December 29, 2016
Rabobank report: Dairy prices skyrocket amidst milk supply crunch
The year's second half saw milk supply from dairy export regions drop sharply by 2.6 million tonnes, causing global dairy prices to skyrocket, the latest dairy quarterly report from Rabobank said.
The agricultural lender's Rabobank Global Dairy Quarterly Q4 2016 report said milk volumes from Oceania (including New Zealand) and Europe were severely challenged as domestic demand in the latter and in the US continued to strengthen. The demand, the report added, reduced volumes available for export by 4.5 million tonnes in LME (liquid milk equivalent) terms. As a result, global dairy prices increased by over 45% in the second half.
The demand has also negated the need for further stock growth.
"Most of the domestic demand growth is for cheese and butter. Therefore, the spread in prices across the dairy complex stocks will remain wide, with demand for butterfat driving the market and surplus protein, including European stocks, weighing on the market", the report stated.

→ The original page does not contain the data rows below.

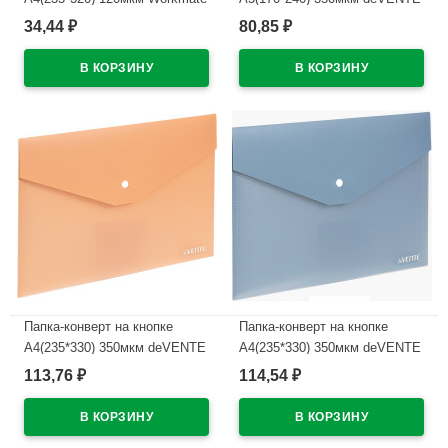
голубой (Ст.12/480)
СигНАТУР (sigNATURE) олив
34,44
80,85
₽
₽
арт.3072513 (Ст.10/120)
В наличии
В наличии
Папка-конверт на кнопке
Папка-конверт на кнопке
А4(235*330) 350мкм deVENTE
А4(235*330) 350мкм deVENTE
СигНАТУР (sigNATURE) роз
СигНАТУР (sigNATURE) син
113,76
114,54
₽
₽
арт.3072509 (Ст.10/120)
арт.3072511 (Ст.10/120)
В наличии
В наличии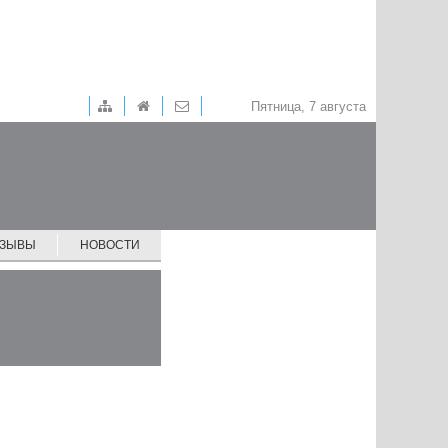
Пятница, 7 августа
ТЗЫВЫ
НОВОСТИ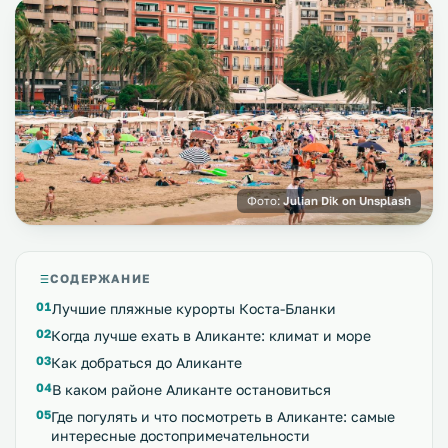
Фото:
Julian Dik on Unsplash
СОДЕРЖАНИЕ
Лучшие пляжные курорты Коста-Бланки
Когда лучше ехать в Аликанте: климат и море
Как добраться до Аликанте
В каком районе Аликанте остановиться
Где погулять и что посмотреть в Аликанте: самые
интересные достопримечательности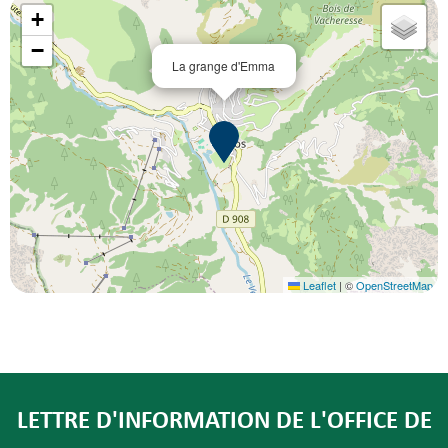
+
−
La grange d'Emma
Leaflet
|
©
OpenStreetMap
LETTRE D'INFORMATION DE L'OFFICE DE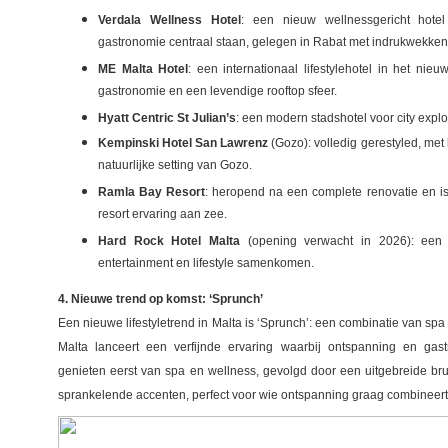
Verdala Wellness Hotel
: een nieuw wellnessgericht hote
gastronomie centraal staan, gelegen in Rabat met indrukwekke
ME Malta Hotel
: een internationaal lifestylehotel in het nieu
gastronomie en een levendige rooftop sfeer.
Hyatt Centric St Julian’s
: een modern stadshotel voor city explor
Kempinski Hotel San Lawrenz
(Gozo): volledig gerestyled, met
natuurlijke setting van Gozo.
Ramla Bay Resort
: heropend na een complete renovatie en is
resort ervaring aan zee.
Hard Rock Hotel Malta
(opening verwacht in 2026): een
entertainment en lifestyle samenkomen.
4. Nieuwe trend op komst: ‘Sprunch’
Een nieuwe lifestyletrend in Malta is ‘Sprunch’: een combinatie van sp
Malta lanceert een verfijnde ervaring waarbij ontspanning en g
genieten eerst van spa en wellness, gevolgd door een uitgebreide br
sprankelende accenten, perfect voor wie ontspanning graag combineert 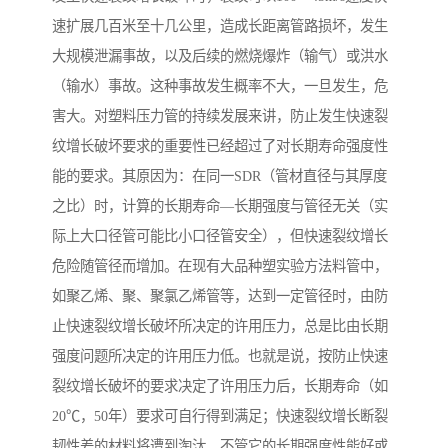
速扩展几百米至十几公里，造成长距离管路损坏，发生
大规模泄漏事故，以及后续的燃烧爆炸（输气）或洪水
（输水）事故。这种事故发生概率不大，一旦发生，危
害大。对塑料压力管的持续发展来讲，防止发生快速裂
纹增长破坏要求的重要性已经超过了对长期寿命强度性
能的要求。其原因为：在同一SDR（管材直径与其厚度
之比）时，计算的长期寿命—长期强度与管径无关（实
际上大口径管可能比小口径管安全），但快速裂纹增长
危险随管径而增加。在现有大品种塑实验方法料管中，
如聚乙烯、聚、聚氯乙烯管等，达到一定管径时，由防
止快速裂纹增长破坏所决定的许用压力，总是比由长期
强度问题所决定的许用压力低。也就是说，按防止快速
裂纹增长破坏的要求决定了许用压力后，长期寿命（如
20℃，50年）要求可自行得到满足；快速裂纹增长断裂
韧性差的材料将遭到淘汰，不管它的长期强度性能好或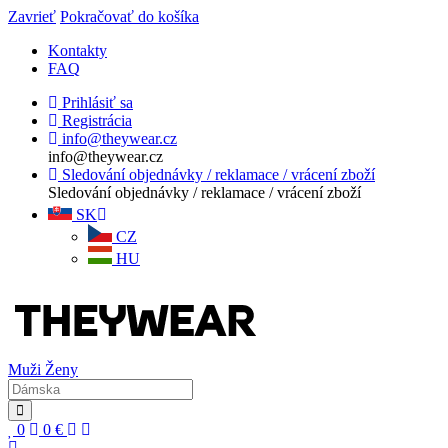
Zavrieť
Pokračovať do košíka
Kontakty
FAQ
Prihlásiť sa
Registrácia
info@theywear.cz
info@theywear.cz
Sledování objednávky / reklamace / vrácení zboží
Sledování objednávky / reklamace / vrácení zboží
SK
CZ
HU
Muži
Ženy
0
0
€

Kevin Bellamy, Rabobank global dairy strategist, also said, "Milk production around the world in 2H (second half) 2016 is in poor shape. Europe's production has tightened-not only due to low prices, but also in response to the efforts of the European subsidies, which—if farmers deliver on their commitments-should remove a million tonnes of milk from the market".

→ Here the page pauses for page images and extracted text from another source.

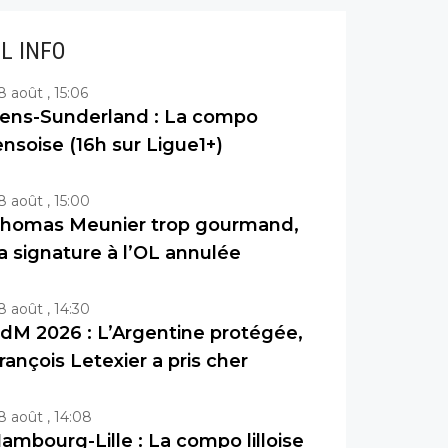
IL INFO
8 août , 15:06
ens-Sunderland : La compo
ensoise (16h sur Ligue1+)
8 août , 15:00
homas Meunier trop gourmand,
a signature à l’OL annulée
8 août , 14:30
dM 2026 : L’Argentine protégée,
rançois Letexier a pris cher
8 août , 14:08
ambourg-Lille : La compo lilloise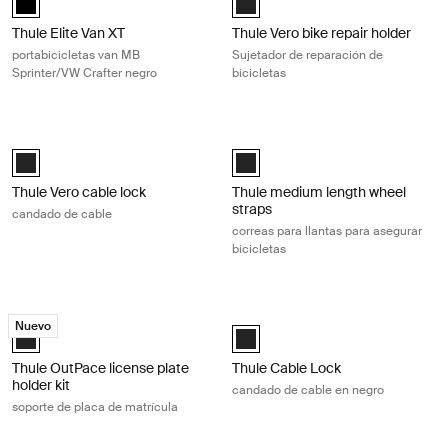
Thule Elite Van XT
Thule Vero bike repair holder
portabicicletas van MB
Sujetador de reparación de
Sprinter/VW Crafter negro
bicicletas
Thule Vero cable lock candado de cable Black
Thule medium length wheel straps co
Thule Vero cable lock Negro (selected)
Thule medium length wheel straps
Thule Vero cable lock
Thule medium length wheel
straps
candado de cable
correas para llantas para asegurar
bicicletas
Thule OutPace license plate holder kit soporte de placa de matrícula B
Thule Cable Lock candado de cable 
Nuevo
Thule OutPace license plate holder kit Negro (selected)
Thule Cable Lock Negro (selected
Thule OutPace license plate
Thule Cable Lock
holder kit
candado de cable en negro
soporte de placa de matrícula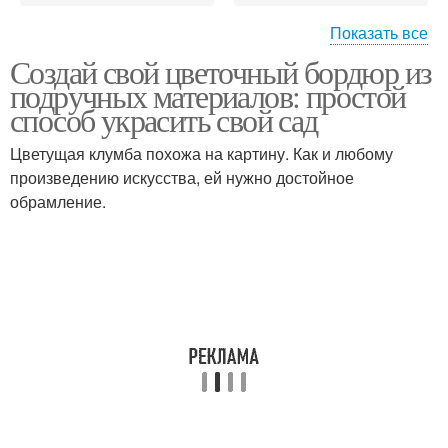
Показать все
Создай свой цветочный бордюр из
Отдельные цвета
подручных материалов: простой
способ украсить свой сад
Цветущая клумба похожа на картину. Как и любому
произведению искусства, ей нужно достойное
обрамление.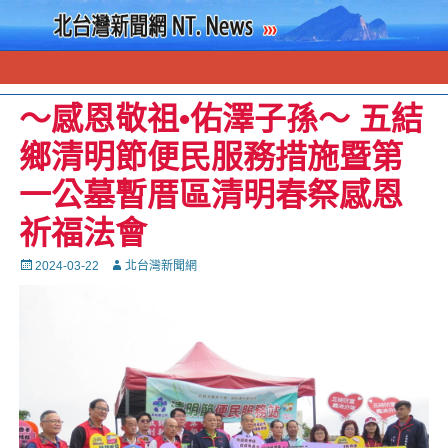
～感恩敬祖•佑澤子孫～ 五結
鄉清明節便民服務措施暨第
一公墓暫厝區清明春祭感恩
祈福法會
Posted
Autor
2024-03-22
北台灣新聞網
on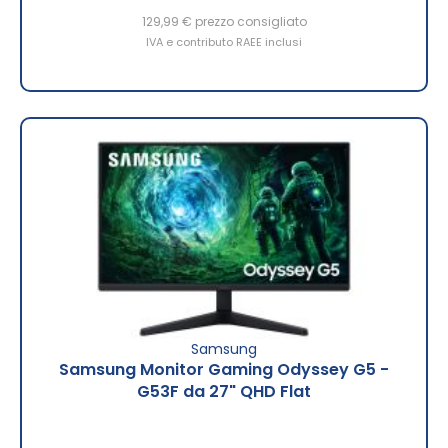
129,99 €
prezzo consigliato
IVA e contributo RAEE inclusi
Samsung
Samsung Monitor Gaming Odyssey G5 -
G53F da 27" QHD Flat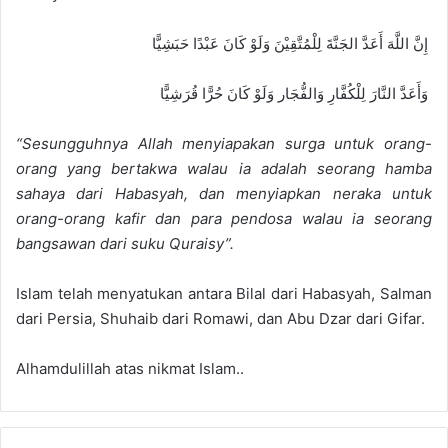
إِنَّ اللَّهَ أَعَدَّ الجَنَّةَ لِلْمُتَّقِيْنَ وَلَوْ كَانَ عَبْدًا حَبَشِيًّا
وَأَعَدَّ النَّارَ لِلْكُفَّارِ وَالفُّجَار وَلَوْ كَانَ حُرًّا قُرَشِيًّا
“S
esungguhnya Allah menyiapakan
s
ur
ga untuk orang-
orang yang berta
k
wa walau
ia adalah seorang hamba
sahaya
dari Habasyah, dan menyiapkan neraka untuk
orang-orang kafir dan para pendosa walau ia seorang
bangsawan dari suku Quraisy”.
Islam telah menyatukan antara Bilal dari Habasyah, Salman
dari Persia, Shuhaib dari Roma
wi
,
dan
Abu Dzar dari G
ifar.
Alhamdulillah atas nikmat Islam..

Poor production in Oceania
"Meanwhile, we've seen poor production in Oceania, with New Zealand missing last year's peak production levels by 6 percent", he added.
Rabobank said significant recovery of production and volumes available for export would be delayed until the second half of 2017, as the new Oceania season begins.
It said China would return to the international market, and predicted that its imports would rise 20%.
Moreover, prices across the dairy product matrix would diverge, driven by higher butterfat demand and surplus of protein stocks.
In its previous third-quarter report, Rabobank had similar findings that global milk production was tightening quickly and surplus for exports had reduced sharply in the face of firm domestic demand.